Discord is proprietary software, meaning users have no practical capability, or legal right, to study, modify, or share the code, and it is a centralized service. Thus Discord can be used for censorship and surveillance at a moments notice, and the only power people have is to not use it. Such large software systems take a lot of time and effort to create. Network effects and motivated complacency make it unrealistic to simply wait until something bad happens before switching to a freedom respecting software.

Discord should be rejected outright simply for being proprietary, but software that is used for communications and forming communities have even stronger reasons not to be locked down and controlled by any one entity.

6 comments

try bringing up this argument with any of the reddit communities for meditation, Linux, or communities you'd expect to make ethically informed choices about the software they use and support. you will not be well-received.

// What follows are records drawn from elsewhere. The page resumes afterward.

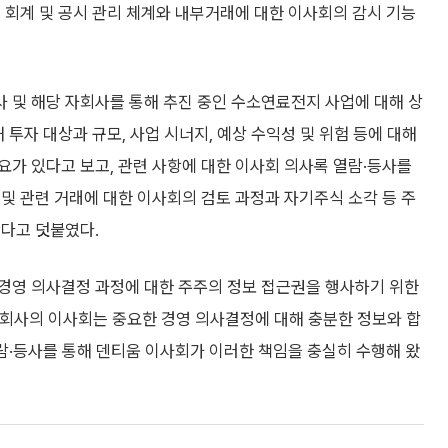
 회계 및 공시 관리 체계와 내부거래에 대한 이사회의 감시 기능
 및 해당 자회사를 통해 추진 중인 수소연료전지 사업에 대해 상
 투자 대상과 규모, 사업 시너지, 예상 수익성 및 위험 등에 대해
가 있다고 보고, 관련 사항에 대한 이사회 의사록 열람·등사를
및 관련 거래에 대한 이사회의 검토 과정과 자기주식 소각 등 주
된다고 덧붙였다.
경영 의사결정 과정에 대한 주주의 정보 접근권을 행사하기 위한
회사의 이사회는 중요한 경영 의사결정에 대해 충분한 정보와 합
람·등사를 통해 덴티움 이사회가 이러한 책임을 충실히 수행해 왔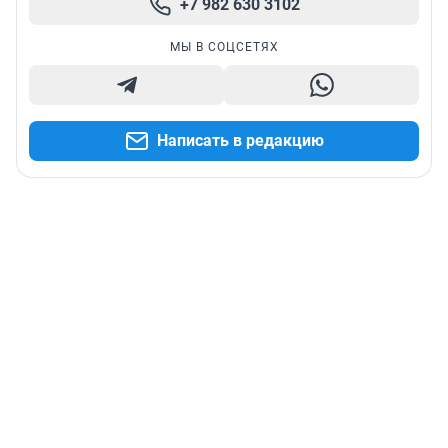
+7 982 630 3102
МЫ В СОЦСЕТЯХ
Написать в редакцию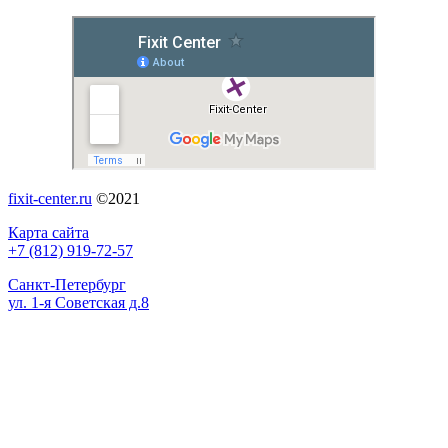
fixit-center.ru
©2021
Карта сайта
+7 (812) 919-72-57
Санкт-Петербург
ул. 1-я Советская д.8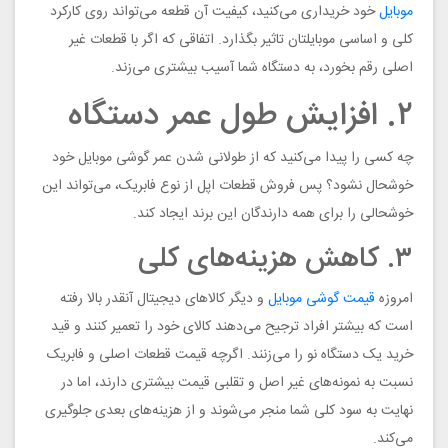
موبایل
خود خریداری می‌کنید، کیفیت آن قطعه می‌تواند روی کارکرد
کلی و اساسی موبایلتان تاثیر بگذارد. اتفاقی که اگر با قطعات غیر
اصلی رقم بخورد، به دستگاه شما آسیب بیشتری می‌زند.
۲. افزایش طول عمر دستگاه
چه کسی را پیدا می‌کنید که از طولانی شدن عمر گوشی موبایل خود
خوشحال نشود؟ پس فروش قطعات اپل از نوع فابریک، می‌تواند این
خوشحالی را برای همه دارندگان این برند ایجاد کند.
۳. کاهش هزینه‌های کلی
امروزه
قیمت گوشی موبایل
و دیگر کالاهای دیجیتال آنقدر بالا رفته
است که بیشتر افراد ترجیح می‌دهند کالای خود را تعمیر کنند و قید
خرید یک دستگاه نو را می‌زنند. اگرچه قیمت قطعات اصلی و فابریک
نسبت به نمونه‌های غیر اصل و تقلبی قیمت بیشتری دارند، اما در
نهایت به سود کلی شما منجر می‌شوند و از هزینه‌های بعدی جلوگیری
می‌کند.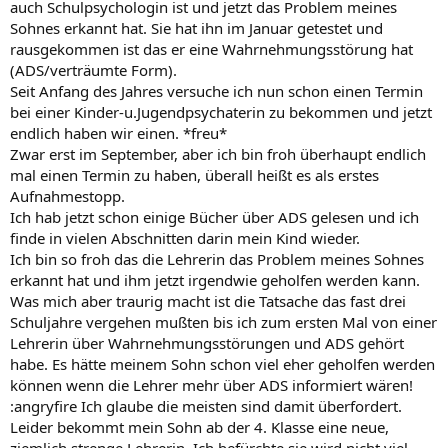
auch Schulpsychologin ist und jetzt das Problem meines
Sohnes erkannt hat. Sie hat ihn im Januar getestet und
rausgekommen ist das er eine Wahrnehmungsstörung hat
(ADS/verträumte Form).
Seit Anfang des Jahres versuche ich nun schon einen Termin
bei einer Kinder-u.Jugendpsychaterin zu bekommen und jetzt
endlich haben wir einen. *freu*
Zwar erst im September, aber ich bin froh überhaupt endlich
mal einen Termin zu haben, überall heißt es als erstes
Aufnahmestopp.
Ich hab jetzt schon einige Bücher über ADS gelesen und ich
finde in vielen Abschnitten darin mein Kind wieder.
Ich bin so froh das die Lehrerin das Problem meines Sohnes
erkannt hat und ihm jetzt irgendwie geholfen werden kann.
Was mich aber traurig macht ist die Tatsache das fast drei
Schuljahre vergehen mußten bis ich zum ersten Mal von einer
Lehrerin über Wahrnehmungsstörungen und ADS gehört
habe. Es hätte meinem Sohn schon viel eher geholfen werden
können wenn die Lehrer mehr über ADS informiert wären!
:angryfire Ich glaube die meisten sind damit überfordert.
Leider bekommt mein Sohn ab der 4. Klasse eine neue,
ziemlich strenge Lehrerin. Ich befürchte sie wird nicht viel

for whatever reason, people have these shield-walls up against criticism of the software they use every day. it points to a double-think that allows people to engage in ethical practices (meditation) while blissfully continuing to neglect the activity of living ethics (which is the only true meditation). if one doesn't inform the other, you're doing it wrong.

it's deeply troubling.

I mod a community around anonymity and have to explain exactly this at least once a month. There is no reasonable way we could trust such a software for anything related to privacy, anonymity or free speech.
This bothers me too, especially since many communities require you to integrate it with other platforms too. Want access to N channel? Connect to Patreon to prove you contribute. So many integrations, so many communities controlled by a single entity. Oiy.

And this doesn’t even touch on the attention cost... it gets stupidly demanding of your attention with all the @ mention options. If you’re part of more than one community, you had best prepare to be quite liberal with the mute feature.

The front end is well document, so you can trivially implement a client.
Which doesn't matter if your are banned from the network. Changing clients or implementing alternate clients won't fix that.
Your opinion should be rejected outright for offering no alternatives.
Start using riot.im it's Foss, and federated (with a very cool end to end encryption I might add).

If you prefer a more classical voice chat use mumble.

Matrix (the protocol riot uses) includes voice and video, and riot.im supports both. I run a matrix server for some friends and we like it a lot, though some of us still prefer IRC.
Discord won many people over simply because it was such well written software, and that continues today.

Its proprietary nature has always concerned me too, as well as what they're doing with the data (i.e. assume they're reading & listening to everything).

What they mustn't do is forget how quickly they grew and the underlying concept that enabled it: people will flock to different messaging platforms quite easily (Teamspeak to Discord is a great example) which means Discord can lose just as quickly as it won.

I think the biggest reason is/was because it is free (Costs no Money). Not because it is/was well written. Nobody cares if it is well written... (at least outside the hn spectrum)
Everyone cares it was well written, otherwise people would be using Skype, which is also Cost Free (sans some features) or one of the P2P chat apps (bitmessage), but nobody is doing that.